I'm over crying. No, really. It used to spike my blood pressure, short-circuit my brain—an air horn to the cerebellum. But after three months I understand that this is the only speech my daughter has, and now I hear her like I hear the coworker with the leaf-blower lungs, the guy in sales who never learned to use his inside voice. It's just the way she talks.

But when you're alone with crying, there's no rationalizing it. There's just you, a screaming child, and a door you can walk out only once. I closed up the laptop and bounced Pepin until my arms hurt.

Then we hit the road. I don't know what dads usually do with babies when they're in charge of them for an entire day. Lucy suggested a baby music class, the corner cafe. I put Pepin in her stroller and pushed her to an abandoned mill, a lonely place of broken windows and darkened doorways where I've seen a van pull up, disgorge five or six televisions, and speed off in a storm of gravel. A place spraypainted, "Can your God save you now?"
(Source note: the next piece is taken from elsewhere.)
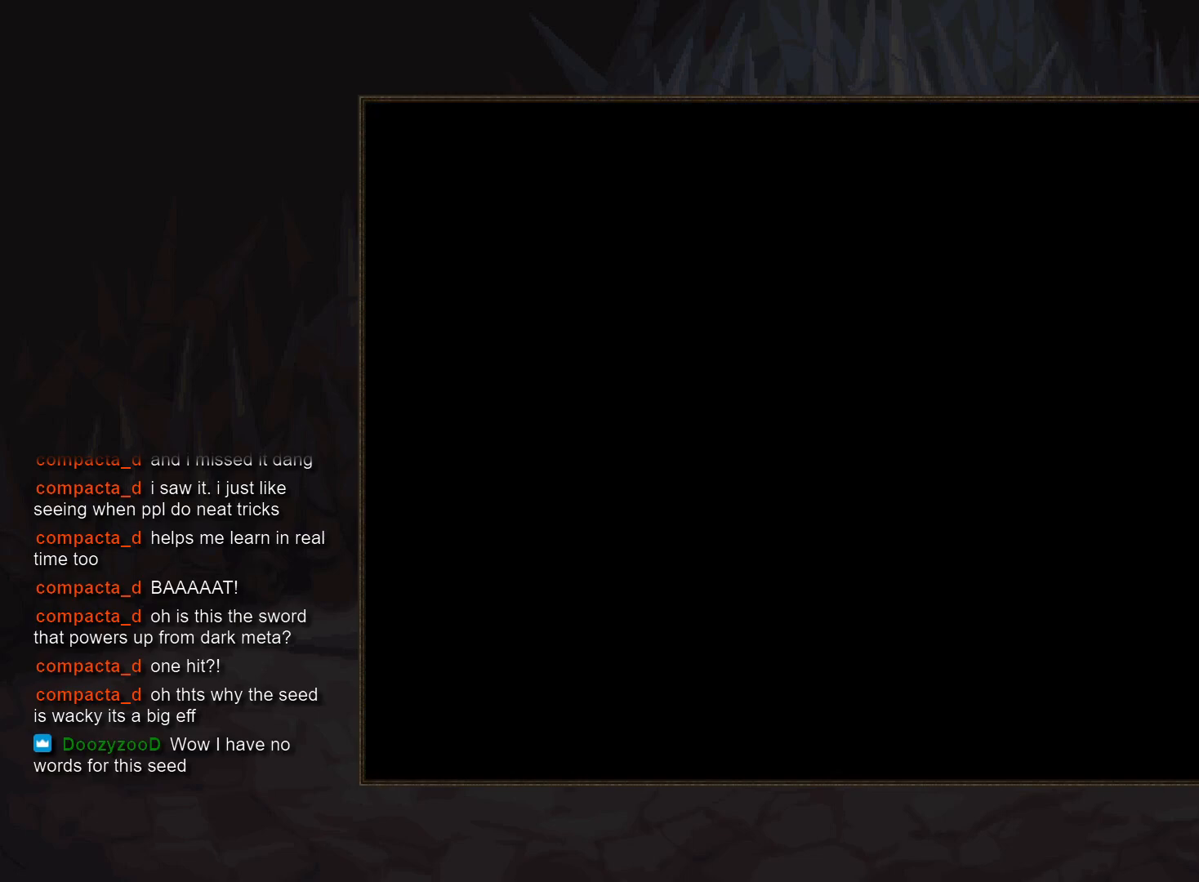
{"buttons": [], "events": []}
In fairness, it's a pretty walk there, through woods and along a creek, past chickens in someone's backyard. The abandoned mill was silent. Pepin was asleep in her stroller. I sat on a bench by the creek and rocked her. If anyone saw us, they might have done what a sign on the place warned would happen: "Police will be called." They might have thought I'd run off with her.

I had, of course. When we got back, I changed Pepin and fed her a bottle, slipped back into the routine. We'll probably never go back to the ruins, but I needed to know we could.